Many thanks for your thorough and very helpful reply. In my view you describe a system which is healthy, robust and does it's job in terms of raising and/or maintaining an acceptable level of safety at your airline.

If I might be permitted a few supplementaries...

Would you consider that either non-pilots or retired pilots who were not on the equipment being monitored would be able to do as effective or accurate a job of analyzing the daily flight data? I assume they're different than the base facilitators or would I be incorrect there? Either way, do they fly most of the time and volunteer their time for FDA work or are they provided with time away from flying duties to do this work, (supported by management).

Given the 98% fleet coverage indicated, if two or three base facilitators are able to handle the Class 2 events including investigation, the crew-contact process (which is not always straightforward and can be quite time-consuming) and, where indicated, time to coordinate with management, would it be fair to say that the fleet size is such that 2 or 3 pilot-facilitators handle the work-load well enough or is there always a need for more resources given the importance of the work?

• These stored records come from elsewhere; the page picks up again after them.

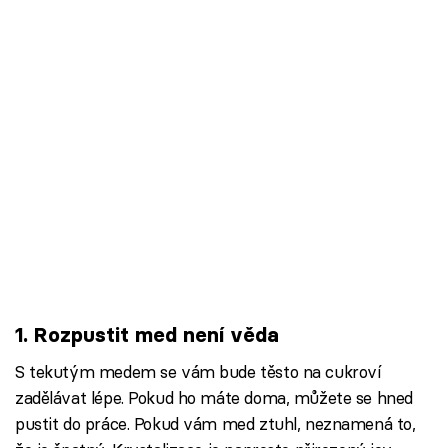
1. Rozpustit med není věda
S tekutým medem se vám bude těsto na cukroví
zadělávat lépe. Pokud ho máte doma, můžete se hned
pustit do práce. Pokud vám med ztuhl, neznamená to,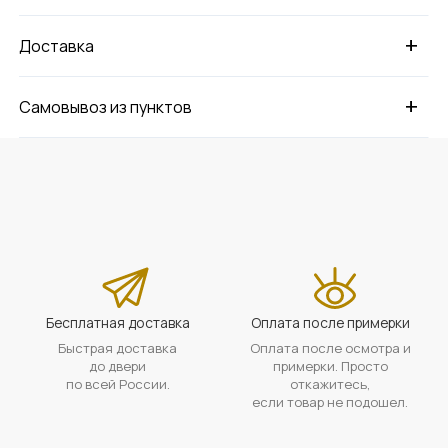
+
Доставка
+
Самовывоз из пунктов
Бесплатная доставка
Оплата после примерки
Быстрая доставка
Оплата после осмотра и
до двери
примерки. Просто
по всей России.
откажитесь,
если товар не подошел.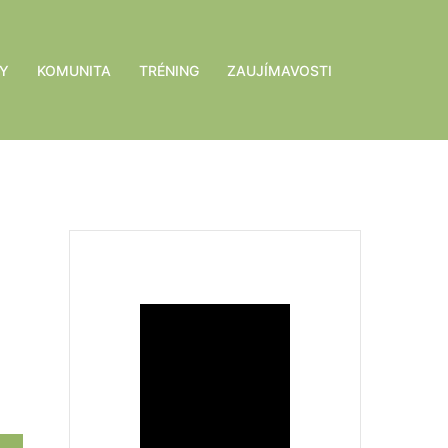
Y
KOMUNITA
TRÉNING
ZAUJÍMAVOSTI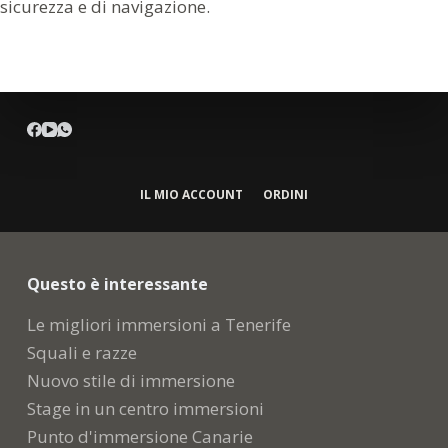
sicurezza e di navigazione.
IL MIO ACCOUNT
ORDINI
Questo è interessante
Le migliori immersioni a Tenerife
Squali e razze
Nuovo stile di immersione
Stage in un centro immersioni
Punto d'immersione Canarie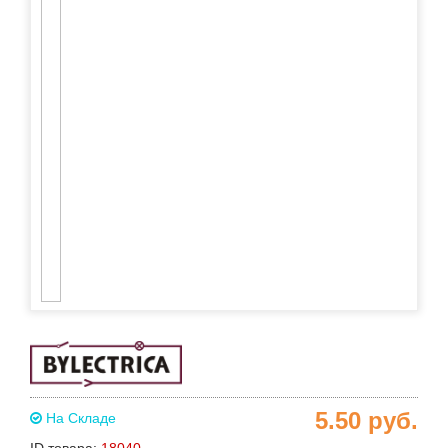
5.50
руб.
На Складе
ID товара:
18040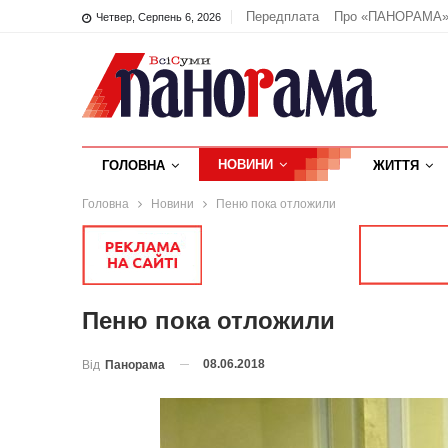
Передплата
Про «ПАНОРАМА
Четвер, Серпень 6, 2026
НОВИНИ
ГОЛОВНА
ЖИТТЯ
Головна
Новини
Пеню пока отложили
Пеню пока отложили
08.06.2018
Від
Панорама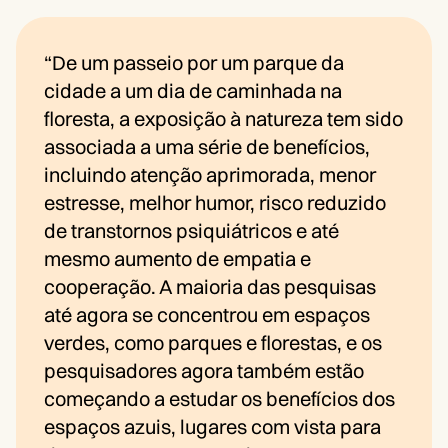
“De um passeio por um parque da
cidade a um dia de caminhada na
floresta, a exposição à natureza tem sido
associada a uma série de benefícios,
incluindo atenção aprimorada, menor
estresse, melhor humor, risco reduzido
de transtornos psiquiátricos e até
mesmo aumento de empatia e
cooperação. A maioria das pesquisas
até agora se concentrou em espaços
verdes, como parques e florestas, e os
pesquisadores agora também estão
começando a estudar os benefícios dos
espaços azuis, lugares com vista para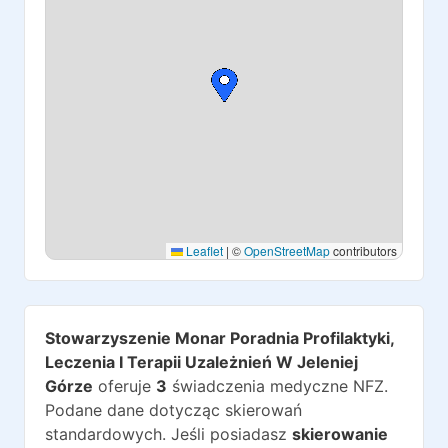
Leaflet
|
©
OpenStreetMap
contributors
Stowarzyszenie Monar Poradnia Profilaktyki,
Leczenia I Terapii Uzależnień W Jeleniej
Górze
oferuje
3
świadczenia medyczne NFZ.
Podane dane dotycząc skierowań
standardowych. Jeśli posiadasz
skierowanie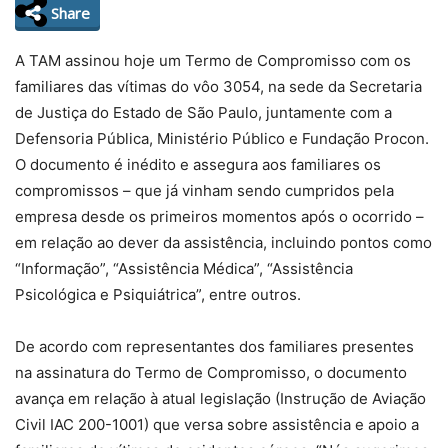
Share
A TAM assinou hoje um Termo de Compromisso com os
familiares das vítimas do vôo 3054, na sede da Secretaria
de Justiça do Estado de São Paulo, juntamente com a
Defensoria Pública, Ministério Público e Fundação Procon.
O documento é inédito e assegura aos familiares os
compromissos – que já vinham sendo cumpridos pela
empresa desde os primeiros momentos após o ocorrido –
em relação ao dever da assistência, incluindo pontos como
“Informação”, “Assistência Médica”, “Assistência
Psicológica e Psiquiátrica”, entre outros.
De acordo com representantes dos familiares presentes
na assinatura do Termo de Compromisso, o documento
avança em relação à atual legislação (Instrução de Aviação
Civil IAC 200-1001) que versa sobre assistência e apoio a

Do the pilots support the approach taken (use of data) or do they have a choice? In a situation where the pilots' union is strong, there is a need to bring and keep the union onside and even take some of the responsibility for the program including handling Class 2 outcomes such as retraining and so on. Is this the case at your airline?

I assume the facilitators are "in for the long haul" and neither rotate through a larger roster or leave the job after, say, six months as it takes such a long time to gain the experience necessary to make the judgement calls required. Is this the case?

Your comment regarding ASRs is valuable and of great interest. For the most part we have kept the two separate to prevent identification of the crew by management (who receive all ASRs but which are all de-identified). We have recently altered that approach such that FLIDRAS data is provided to both management and union safety investigators in an incident (such as a tail-strike or turbulence event etc), but we still do not coordinate ASRs with "Class 2" type events.

In any situation where the pilots' union is relatively strong there is the twin responsibilities of protection of the crew member and the need and responsibility to deal effectively and clearly with safety issues where competency and/or "maverick" behaviour is indicated. Such twin roles are difficult to balance and execute but that they must be, with safety taking priority.

Again rubik101, your willingness to engage these questions publicly is of enormous value to all simply for reasons you state and is of benefit to me through comparisons with our own approach and set-up. It has been an exceptionally difficult task to establish at our airline not because the pilots are not onside but because, from all evidence, management is not. After a decade, only two of five fleet types are monitored and one of those fleet types is monitored at a rate of less than 60%, the "statistical" method being seen as a viable, acceptable way to do flight data analysis. A popular commuter-level jet is our new-hire entry and main captain-promotion airplane but it is not monitored at all; similarly, two wide-body fleet types are not monitored. We have been lobbying for 100% coverage since the beginning but were told data analysis would be expanded onto other fleet types when it was "commercially viable", whatever that meant.

The value of this forum is admirably demonstrated in the direction this thread has ultimately taken. Information about a very valuable but little-understood flight safety program is here for all to read, passengers and journalists alike. For a professional aviator (40 years, 35 at a major carrier) and flight data specialist, to be able to compare approaches at different carriers, in confidence but in public so that we may ourselves make progress in our own data analysis work is very valuable indeed and I extend my thanks for your candidness and time once again.